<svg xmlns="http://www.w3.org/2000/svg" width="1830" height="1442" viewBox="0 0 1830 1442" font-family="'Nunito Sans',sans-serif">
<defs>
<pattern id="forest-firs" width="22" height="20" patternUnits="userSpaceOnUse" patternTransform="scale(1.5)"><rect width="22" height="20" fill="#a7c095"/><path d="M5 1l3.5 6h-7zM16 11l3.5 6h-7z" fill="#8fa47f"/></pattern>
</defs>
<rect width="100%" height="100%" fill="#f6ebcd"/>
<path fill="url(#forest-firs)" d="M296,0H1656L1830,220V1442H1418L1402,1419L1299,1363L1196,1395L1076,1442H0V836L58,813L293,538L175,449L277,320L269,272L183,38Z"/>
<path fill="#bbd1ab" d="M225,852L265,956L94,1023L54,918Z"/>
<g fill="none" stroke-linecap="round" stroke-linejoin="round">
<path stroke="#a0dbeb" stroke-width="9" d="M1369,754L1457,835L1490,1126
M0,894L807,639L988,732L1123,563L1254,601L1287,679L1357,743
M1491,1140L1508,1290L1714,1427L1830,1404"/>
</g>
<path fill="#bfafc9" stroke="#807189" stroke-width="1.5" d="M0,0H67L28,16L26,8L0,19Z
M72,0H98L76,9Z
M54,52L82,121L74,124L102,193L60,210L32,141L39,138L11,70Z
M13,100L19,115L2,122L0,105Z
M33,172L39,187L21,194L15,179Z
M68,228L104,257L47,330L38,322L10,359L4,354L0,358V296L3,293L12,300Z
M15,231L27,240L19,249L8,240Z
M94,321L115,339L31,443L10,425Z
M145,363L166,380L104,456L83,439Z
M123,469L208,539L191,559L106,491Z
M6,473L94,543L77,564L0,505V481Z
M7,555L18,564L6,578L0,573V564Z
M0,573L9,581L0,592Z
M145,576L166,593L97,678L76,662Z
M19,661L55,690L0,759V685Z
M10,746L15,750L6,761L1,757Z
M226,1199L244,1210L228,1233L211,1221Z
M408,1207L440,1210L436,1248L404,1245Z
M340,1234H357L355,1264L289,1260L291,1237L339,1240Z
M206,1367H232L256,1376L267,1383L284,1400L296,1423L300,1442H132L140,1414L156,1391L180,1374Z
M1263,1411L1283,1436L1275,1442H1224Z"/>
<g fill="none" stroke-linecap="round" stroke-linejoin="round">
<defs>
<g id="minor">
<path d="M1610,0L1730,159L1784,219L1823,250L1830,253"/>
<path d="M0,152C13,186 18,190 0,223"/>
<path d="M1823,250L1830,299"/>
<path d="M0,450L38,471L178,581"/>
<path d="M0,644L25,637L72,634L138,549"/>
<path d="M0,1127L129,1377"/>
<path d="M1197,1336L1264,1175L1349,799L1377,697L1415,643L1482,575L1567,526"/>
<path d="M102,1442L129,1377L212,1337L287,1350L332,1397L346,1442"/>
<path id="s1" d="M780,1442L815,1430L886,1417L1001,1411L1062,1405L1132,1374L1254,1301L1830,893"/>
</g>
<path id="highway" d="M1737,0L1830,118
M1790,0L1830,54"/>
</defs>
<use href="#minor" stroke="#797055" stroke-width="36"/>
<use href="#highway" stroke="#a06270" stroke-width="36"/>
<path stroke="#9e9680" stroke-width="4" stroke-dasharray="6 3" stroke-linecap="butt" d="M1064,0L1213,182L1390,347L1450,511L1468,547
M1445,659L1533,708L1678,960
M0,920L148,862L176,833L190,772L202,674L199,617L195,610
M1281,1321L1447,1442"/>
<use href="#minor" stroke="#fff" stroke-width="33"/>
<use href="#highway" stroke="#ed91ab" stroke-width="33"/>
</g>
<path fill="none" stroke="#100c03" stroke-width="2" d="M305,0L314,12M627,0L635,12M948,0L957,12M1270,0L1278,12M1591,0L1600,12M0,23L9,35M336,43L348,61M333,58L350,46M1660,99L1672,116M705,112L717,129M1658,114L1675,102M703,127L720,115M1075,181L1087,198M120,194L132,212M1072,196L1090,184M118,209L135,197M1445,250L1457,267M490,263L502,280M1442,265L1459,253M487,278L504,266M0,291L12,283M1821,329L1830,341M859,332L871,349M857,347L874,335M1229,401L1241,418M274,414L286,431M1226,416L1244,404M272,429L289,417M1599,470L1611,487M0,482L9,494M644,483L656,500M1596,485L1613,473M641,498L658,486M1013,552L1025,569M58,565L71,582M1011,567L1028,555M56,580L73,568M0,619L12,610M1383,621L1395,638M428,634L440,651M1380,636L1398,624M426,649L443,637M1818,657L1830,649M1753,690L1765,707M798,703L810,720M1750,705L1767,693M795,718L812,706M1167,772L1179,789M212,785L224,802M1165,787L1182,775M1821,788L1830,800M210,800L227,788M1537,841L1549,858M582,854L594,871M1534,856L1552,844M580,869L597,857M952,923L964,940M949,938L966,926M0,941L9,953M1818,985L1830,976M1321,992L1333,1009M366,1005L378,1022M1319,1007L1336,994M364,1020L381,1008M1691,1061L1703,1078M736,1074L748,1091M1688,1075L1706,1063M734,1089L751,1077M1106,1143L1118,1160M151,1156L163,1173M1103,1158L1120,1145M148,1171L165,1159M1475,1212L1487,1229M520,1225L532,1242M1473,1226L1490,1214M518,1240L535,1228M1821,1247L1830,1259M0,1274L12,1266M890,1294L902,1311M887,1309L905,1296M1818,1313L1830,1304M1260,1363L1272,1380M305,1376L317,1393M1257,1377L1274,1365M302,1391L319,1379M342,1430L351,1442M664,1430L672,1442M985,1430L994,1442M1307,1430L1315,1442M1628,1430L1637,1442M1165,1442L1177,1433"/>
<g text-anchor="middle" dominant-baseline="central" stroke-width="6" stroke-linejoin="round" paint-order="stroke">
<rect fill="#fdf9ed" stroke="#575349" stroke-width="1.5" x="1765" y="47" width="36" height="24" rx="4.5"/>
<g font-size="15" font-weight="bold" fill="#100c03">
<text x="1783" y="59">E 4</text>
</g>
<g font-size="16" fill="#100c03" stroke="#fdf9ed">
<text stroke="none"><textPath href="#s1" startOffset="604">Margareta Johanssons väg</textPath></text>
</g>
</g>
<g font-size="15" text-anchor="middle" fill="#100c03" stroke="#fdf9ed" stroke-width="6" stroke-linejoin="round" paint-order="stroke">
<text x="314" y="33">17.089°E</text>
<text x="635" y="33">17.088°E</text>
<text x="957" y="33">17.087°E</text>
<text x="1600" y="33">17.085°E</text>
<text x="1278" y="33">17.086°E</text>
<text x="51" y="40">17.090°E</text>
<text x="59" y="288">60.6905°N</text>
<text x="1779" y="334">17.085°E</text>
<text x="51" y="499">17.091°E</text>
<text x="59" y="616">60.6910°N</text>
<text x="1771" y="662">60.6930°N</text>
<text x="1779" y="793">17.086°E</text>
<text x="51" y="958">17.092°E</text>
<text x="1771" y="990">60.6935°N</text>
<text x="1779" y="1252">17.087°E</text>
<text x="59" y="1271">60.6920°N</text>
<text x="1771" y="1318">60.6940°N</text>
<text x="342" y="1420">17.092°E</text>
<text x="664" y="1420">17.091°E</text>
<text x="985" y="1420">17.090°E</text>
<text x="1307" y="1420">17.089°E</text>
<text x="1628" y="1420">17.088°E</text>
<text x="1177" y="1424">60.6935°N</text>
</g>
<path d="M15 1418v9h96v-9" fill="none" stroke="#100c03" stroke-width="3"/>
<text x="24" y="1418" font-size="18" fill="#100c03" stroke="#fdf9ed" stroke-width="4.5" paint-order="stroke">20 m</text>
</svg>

┄┄┄┄┄┄┄┄┄┄

**Exercise:** Without changing a single character, write out all of the entries.

**Answer space:**
<svg xmlns="http://www.w3.org/2000/svg" width="1830" height="1442" viewBox="0 0 1830 1442" font-family="'Nunito Sans',sans-serif">
<defs>
<pattern id="forest-firs" width="22" height="20" patternUnits="userSpaceOnUse" patternTransform="scale(1.5)"><rect width="22" height="20" fill="#a7c095"/><path d="M5 1l3.5 6h-7zM16 11l3.5 6h-7z" fill="#8fa47f"/></pattern>
</defs>
<rect width="100%" height="100%" fill="#f6ebcd"/>
<path fill="url(#forest-firs)" d="M296,0H1656L1830,220V1442H1418L1402,1419L1299,1363L1196,1395L1076,1442H0V836L58,813L293,538L175,449L277,320L269,272L183,38Z"/>
<path fill="#bbd1ab" d="M225,852L265,956L94,1023L54,918Z"/>
<g fill="none" stroke-linecap="round" stroke-linejoin="round">
<path stroke="#a0dbeb" stroke-width="9" d="M1369,754L1457,835L1490,1126
M0,894L807,639L988,732L1123,563L1254,601L1287,679L1357,743
M1491,1140L1508,1290L1714,1427L1830,1404"/>
</g>
<path fill="#bfafc9" stroke="#807189" stroke-width="1.5" d="M0,0H67L28,16L26,8L0,19Z
M72,0H98L76,9Z
M54,52L82,121L74,124L102,193L60,210L32,141L39,138L11,70Z
M13,100L19,115L2,122L0,105Z
M33,172L39,187L21,194L15,179Z
M68,228L104,257L47,330L38,322L10,359L4,354L0,358V296L3,293L12,300Z
M15,231L27,240L19,249L8,240Z
M94,321L115,339L31,443L10,425Z
M145,363L166,380L104,456L83,439Z
M123,469L208,539L191,559L106,491Z
M6,473L94,543L77,564L0,505V481Z
M7,555L18,564L6,578L0,573V564Z
M0,573L9,581L0,592Z
M145,576L166,593L97,678L76,662Z
M19,661L55,690L0,759V685Z
M10,746L15,750L6,761L1,757Z
M226,1199L244,1210L228,1233L211,1221Z
M408,1207L440,1210L436,1248L404,1245Z
M340,1234H357L355,1264L289,1260L291,1237L339,1240Z
M206,1367H232L256,1376L267,1383L284,1400L296,1423L300,1442H132L140,1414L156,1391L180,1374Z
M1263,1411L1283,1436L1275,1442H1224Z"/>
<g fill="none" stroke-linecap="round" stroke-linejoin="round">
<defs>
<g id="minor">
<path d="M1610,0L1730,159L1784,219L1823,250L1830,253"/>
<path d="M0,152C13,186 18,190 0,223"/>
<path d="M1823,250L1830,299"/>
<path d="M0,450L38,471L178,581"/>
<path d="M0,644L25,637L72,634L138,549"/>
<path d="M0,1127L129,1377"/>
<path d="M1197,1336L1264,1175L1349,799L1377,697L1415,643L1482,575L1567,526"/>
<path d="M102,1442L129,1377L212,1337L287,1350L332,1397L346,1442"/>
<path id="s1" d="M780,1442L815,1430L886,1417L1001,1411L1062,1405L1132,1374L1254,1301L1830,893"/>
</g>
<path id="highway" d="M1737,0L1830,118
M1790,0L1830,54"/>
</defs>
<use href="#minor" stroke="#797055" stroke-width="36"/>
<use href="#highway" stroke="#a06270" stroke-width="36"/>
<path stroke="#9e9680" stroke-width="4" stroke-dasharray="6 3" stroke-linecap="butt" d="M1064,0L1213,182L1390,347L1450,511L1468,547
M1445,659L1533,708L1678,960
M0,920L148,862L176,833L190,772L202,674L199,617L195,610
M1281,1321L1447,1442"/>
<use href="#minor" stroke="#fff" stroke-width="33"/>
<use href="#highway" stroke="#ed91ab" stroke-width="33"/>
</g>
<path fill="none" stroke="#100c03" stroke-width="2" d="M305,0L314,12M627,0L635,12M948,0L957,12M1270,0L1278,12M1591,0L1600,12M0,23L9,35M336,43L348,61M333,58L350,46M1660,99L1672,116M705,112L717,129M1658,114L1675,102M703,127L720,115M1075,181L1087,198M120,194L132,212M1072,196L1090,184M118,209L135,197M1445,250L1457,267M490,263L502,280M1442,265L1459,253M487,278L504,266M0,291L12,283M1821,329L1830,341M859,332L871,349M857,347L874,335M1229,401L1241,418M274,414L286,431M1226,416L1244,404M272,429L289,417M1599,470L1611,487M0,482L9,494M644,483L656,500M1596,485L1613,473M641,498L658,486M1013,552L1025,569M58,565L71,582M1011,567L1028,555M56,580L73,568M0,619L12,610M1383,621L1395,638M428,634L440,651M1380,636L1398,624M426,649L443,637M1818,657L1830,649M1753,690L1765,707M798,703L810,720M1750,705L1767,693M795,718L812,706M1167,772L1179,789M212,785L224,802M1165,787L1182,775M1821,788L1830,800M210,800L227,788M1537,841L1549,858M582,854L594,871M1534,856L1552,844M580,869L597,857M952,923L964,940M949,938L966,926M0,941L9,953M1818,985L1830,976M1321,992L1333,1009M366,1005L378,1022M1319,1007L1336,994M364,1020L381,1008M1691,1061L1703,1078M736,1074L748,1091M1688,1075L1706,1063M734,1089L751,1077M1106,1143L1118,1160M151,1156L163,1173M1103,1158L1120,1145M148,1171L165,1159M1475,1212L1487,1229M520,1225L532,1242M1473,1226L1490,1214M518,1240L535,1228M1821,1247L1830,1259M0,1274L12,1266M890,1294L902,1311M887,1309L905,1296M1818,1313L1830,1304M1260,1363L1272,1380M305,1376L317,1393M1257,1377L1274,1365M302,1391L319,1379M342,1430L351,1442M664,1430L672,1442M985,1430L994,1442M1307,1430L1315,1442M1628,1430L1637,1442M1165,1442L1177,1433"/>
<g text-anchor="middle" dominant-baseline="central" stroke-width="6" stroke-linejoin="round" paint-order="stroke">
<rect fill="#fdf9ed" stroke="#575349" stroke-width="1.5" x="1765" y="47" width="36" height="24" rx="4.5"/>
<g font-size="15" font-weight="bold" fill="#100c03">
<text x="1783" y="59">E 4</text>
</g>
<g font-size="16" fill="#100c03" stroke="#fdf9ed">
<text stroke="none"><textPath href="#s1" startOffset="604">Margareta Johanssons väg</textPath></text>
</g>
</g>
<g font-size="15" text-anchor="middle" fill="#100c03" stroke="#fdf9ed" stroke-width="6" stroke-linejoin="round" paint-order="stroke">
<text x="314" y="33">17.089°E</text>
<text x="635" y="33">17.088°E</text>
<text x="957" y="33">17.087°E</text>
<text x="1600" y="33">17.085°E</text>
<text x="1278" y="33">17.086°E</text>
<text x="51" y="40">17.090°E</text>
<text x="59" y="288">60.6905°N</text>
<text x="1779" y="334">17.085°E</text>
<text x="51" y="499">17.091°E</text>
<text x="59" y="616">60.6910°N</text>
<text x="1771" y="662">60.6930°N</text>
<text x="1779" y="793">17.086°E</text>
<text x="51" y="958">17.092°E</text>
<text x="1771" y="990">60.6935°N</text>
<text x="1779" y="1252">17.087°E</text>
<text x="59" y="1271">60.6920°N</text>
<text x="1771" y="1318">60.6940°N</text>
<text x="342" y="1420">17.092°E</text>
<text x="664" y="1420">17.091°E</text>
<text x="985" y="1420">17.090°E</text>
<text x="1307" y="1420">17.089°E</text>
<text x="1628" y="1420">17.088°E</text>
<text x="1177" y="1424">60.6935°N</text>
</g>
<path d="M15 1418v9h96v-9" fill="none" stroke="#100c03" stroke-width="3"/>
<text x="24" y="1418" font-size="18" fill="#100c03" stroke="#fdf9ed" stroke-width="4.5" paint-order="stroke">20 m</text>
</svg>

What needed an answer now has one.